L’hôpital central de Tobrouk vit une pression qui grandit sans cesse du moment qu’il est le plus grand centre médical de la ville, et de cette région située à l’extrême nord de la Libye. Il est d’ailleursl’unique destination de soins de cette zone nord, où les combats entre les différentes milices sont quotidiens.
Les lits ne suffisent plus et les unités de soins intensifs sont surpeuplées selon le directeur du centre, Fradj Jebali, qui précise que le centre est déchiré entre le devoir d’améliorer les services médicaux au profit du citoyen et les problèmes dus à la dégradation de la situation à cause de l’anarchie et du manque de moyens.
« La direction de l’hôpital a demandé une intervention urgente du ministère de la Santé et de la Présidence du gouvernement pour apporter un appui financier et moral à l’hôpital. Mais en l’absence d’un budget pour le ministère de la Santé, la fourniture de médicaments et d’équipements qui sont presque en panne, notamment celles de la chirurgie orthopédique, surtout pour la fourniture de platine, nécessaire pour traiter les blessures, n’a pas été réalisée », a-t-il affirmé.
Un médecin libyen opérant dans la salle des opérations a expliqué que le plus grand problème que rencontrent les staffs médicaux consiste au manque de produits anesthésiant ou leur péremption. « Ceci nous empêche de faire les opérations, engendrant plus de souffrances chez les malades, outre le manque de lits et l’anarchie qui règne ici », a-t-il ajouté.
Par ailleurs, la peur des staffs médicaux locaux et étrangers augmente quand la guerre bat son plein dans les villes voisines. L’absence de sécurité et de protection est en effet un problème majeur pour ces équipes. Une infirmière libyenne qui travaille à l’hôpital depuis plus de 20 ans a indiqué que le manque d’agents de sécurité l’empêche de bien faire son travail, surtout durant les rondes de nuits où les agressions se multiplient.
Un autre médecin a affirmé : « j’ai travaillé pendant plusieurs mois dans cet hôpital, mais je n’étais pas convaincu de la situation, surtout financière. J’ai rejoint un cabinet privé pour pouvoir subvenir aux besoins de ma famille et payer mon loyer ».

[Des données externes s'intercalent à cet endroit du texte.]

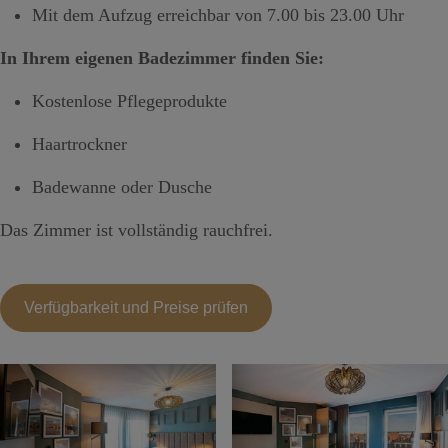
Mit dem Aufzug erreichbar von 7.00 bis 23.00 Uhr
In Ihrem eigenen Badezimmer finden Sie:
Kostenlose Pflegeprodukte
Haartrockner
Badewanne oder Dusche
Das Zimmer ist vollständig rauchfrei.
Verfügbarkeit und Preise prüfen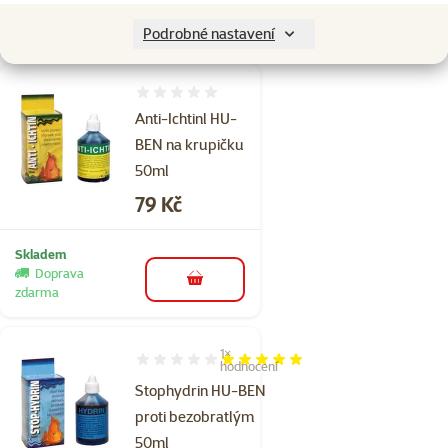
Doprava
do košíku
zdarma
Podrobné nastavení
Hodnocení 0%
Anti-Ichtinl HU-
BEN na krupičku
50ml
Cena
79 Kč
Skladem
Doprava
do košíku
zdarma
1×
Hodnocení 100%, počet hodnocení: 1
hodnocení
Stophydrin HU-BEN
proti bezobratlým
50ml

La détérioration de la valeur du dinar libyen par rapport au dollar a également engendré de gros problèmes pour les staffs étrangers, et mêmes libyens. « J’ai travaillé à Tobrouk pendant plus de 20 années et tout le monde reconnait mon efficacité, mais notre vie a basculé l’année dernière », a raconté un médecin étranger, expliquant que 137 médecins, infirmiers et techniciens en provenance de pays européens et asiatiques et lui-même n’ont pas pu convertir leurs salaires en devises. Le prix du dollar a atteint plus de 3 dinars libyens au marché noir et plus de 2 dinars dans les banques, ce qui les a empêchés d’envoyer de l’argent à leurs familles.
Ces difficultés ont eu de mauvaises répercussions sur les accompagnateurs et les malades. L’un des habitants de Tobrouk qui accompagnait son père à l’hôpital a affirmé qu’il est resté à l’hôpital deux semaines avec son père attendant le médicament, en vain. Malgré les efforts de la direction de l’hôpital pour fournir les médicaments, la forte demande la dépasse. « Je pense transporter mon père en Egypte pour le soigner, malgré la détérioration de la valeur du dinar.
Dans le même cadre, une citoyenne venue d’une ville voisine a indiqué : « mon fils souffre d’un trou dans le cœur et nous attendons la venue du staff médical américain spécialisé dans la chirurgie à cœur ouvert. En 3 visites, le staff américain a réussi 84 opérations à cœur ouvert pour les enfants de toutes les villes libyennes. Une seule opération avait échouée ».
Le centre médical de Tobrouk vit une situation misérable à cause du manque de moyens, d’équipements et de médicaments, ainsi que du cumul des problèmes quotidiens, en attendant une solution qui viendra, peut-être, un jour.